Remember, Azure Stack is also powered by ARM. You can use the template and adjust it to use on your Azure Stack TP1 installation (TIP – You can use this script to facilitate checking if your template have compatibility issues with Azure Stack) or you can leverage some of the sample multi-tier applications that have been already tested to work with Azure Stack getting them from the Azure Stack Quick Start GitHub repository. For example, you can find here a SharePoint farm JSON template similar to the one we reviewed for Azure, but this one has been tested to work with Azure Stack. And as usual with ARM (Azure and Azure Stack), you can deploy the JSON template via the portal, or via Visual Studio, PowerShell or the Azure CLI. You can refer here for more guidance, or also, you can check this short video as well.

This is great for tenants! Now they can deploy multi-tier applications leveraging the out-of-the-box functionality provided by ARM! But hey, what about Azure Stack admins? Can they still provide curated multi-tier applications to their tenants? Absolutely! Azure Stack administrators can create Azure Stack Marketplace items to offer them the applications required. You can find here detailed guidance about the Azure Stack Marketplace and for creating and publishing marketplace items in Azure Stack. For example, as an Azure Stack administrator, I’ve created and published the multi-tier SharePoint application described above and made it available to tenants to easily deploy a SharePoint farm in their subscriptions:

And in case you may be wondering, yes, Azure Stack tenants can use automation solutions such as Azure Automation for deploying and configuring their applications. For example, an Azure Stack tenant could configure the DSC extension on their VMs to be registered as a DSC Pull Server in Azure Automation using this JSON template. Once in Azure Automation, the Azure Stack tenant could apply DSC Configurations to configure their VMs are required. For example, the picture below shows my Azure Automation account with 4 DSC nodes, two from my Azure subscription (VM01 and VM02) and two from my Azure Stack subscription (AZVM01 and AZVM02). All four Azure and Azure Stack VMs were registered as DSC Pull Nodes using the same JSON template with a very simple cmdlet:

New-AzureRmResourceGroupDeployment
-Name
AADSCPullSvrDeployment01
-ResourceGroupName
WinVMRG01
-TemplateUri
“https://raw.githubusercontent.com/Azure/azure-quickstart-templates/master/dsc-extension-azure-automation-pullserver/azuredeploy.json”
-TemplateParameterFile
C:\Scripts\dsc-extension-azure-automation-pullserver\azuredeploy.parameters.json
-Verbose

 

 


 

Summary

While WAP does not offer an out-of-the-box mechanism for tenants to deploy multi-tier applications, some alternatives that can be implemented are:

  • As a tenant, use WAP PowerShell cmdlets or an automation solution such as System Center Orchestrator to automate deployment of VMs, and leverage DSC for in-guest configuration.
  • As a WAP admin, leverage SMA for end-to-end automation, VM Roles for provisioning the VMs and PowerShell DSC for the in-guest configuration.
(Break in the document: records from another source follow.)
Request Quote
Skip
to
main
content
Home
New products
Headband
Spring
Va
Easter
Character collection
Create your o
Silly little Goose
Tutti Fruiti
Azure Stack offers out-of-the-box capabilities to deploy multi-tier applications via ARM. ARM is the deployment and orchestration engine that makes sure complex deployments are executed in the right sequence by:

  • Using dependencies (dependsOn) in JSON templates for making sure resources are deployed in the right order and
  • Leveraging the DSC VM Extension for in-guest configuration.

Azure Stack admins can publish multi-tier applications using templates and DSC extension in the Azure Stack Marketplace, or Azure Stack tenants can build their own multi-tier applications using JSON templates such as the ones published in the Azure Stack Quick Start repository.
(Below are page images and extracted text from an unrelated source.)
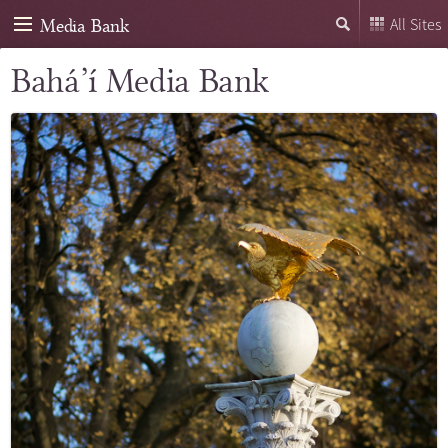
Media Bank
All Sites
Bahá’í Media Bank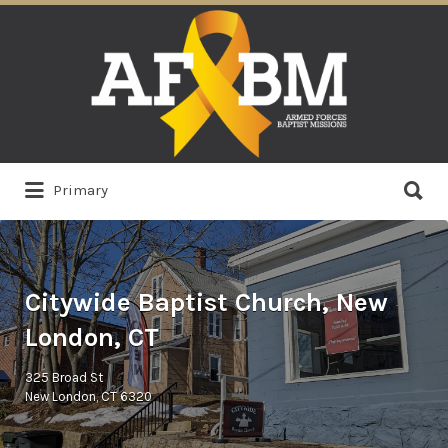
Search
for:
Search
Primary
for:
Citywide Baptist Church, New
London, CT
325 Broad St
New London, CT 6320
Additionally, Azure Stack tenants could use the DSC Extension available on Azure and Azure Stack VMs to register them as DSC Pull Nodes in Azure Automation and then assign them DSC Configurations and/or use Azure Automation Runbooks to create/configure complex hybrid deployments!

We’ll go into more details on future pots, but this is it for now! Until next blog!